ABOUT THIS EXERCISE
All that is wanted is the exact lines from the first line of the data below through the line with "What Types Of Neck Injur", both ends included, with pictures omitted.

Page images and extracted text

━━━━━━━━━━━━━━━━

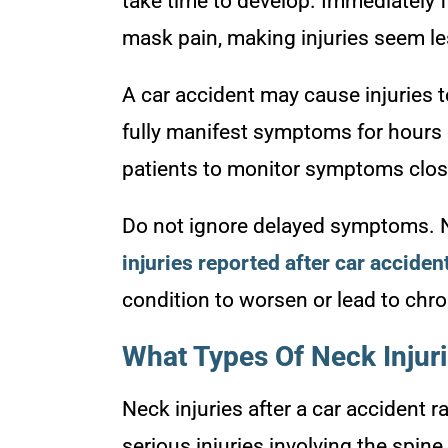
take time to develop. Immediately f
mask pain, making injuries seem le
A car accident may cause injuries t
fully manifest symptoms for hours 
patients to monitor symptoms closel
Do not ignore delayed symptoms. N
injuries reported after car acciden
condition to worsen or lead to chro
What Types Of Neck Injur
Neck injuries after a car accident 
serious injuries involving the spin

━━━━━━━━━━━━━━━━

SOLUTION FOR THIS TASK
take time to develop. Immediately f
mask pain, making injuries seem le
A car accident may cause injuries t
fully manifest symptoms for hours 
patients to monitor symptoms closel
Do not ignore delayed symptoms. N
injuries reported after car acciden
condition to worsen or lead to chro
What Types Of Neck Injur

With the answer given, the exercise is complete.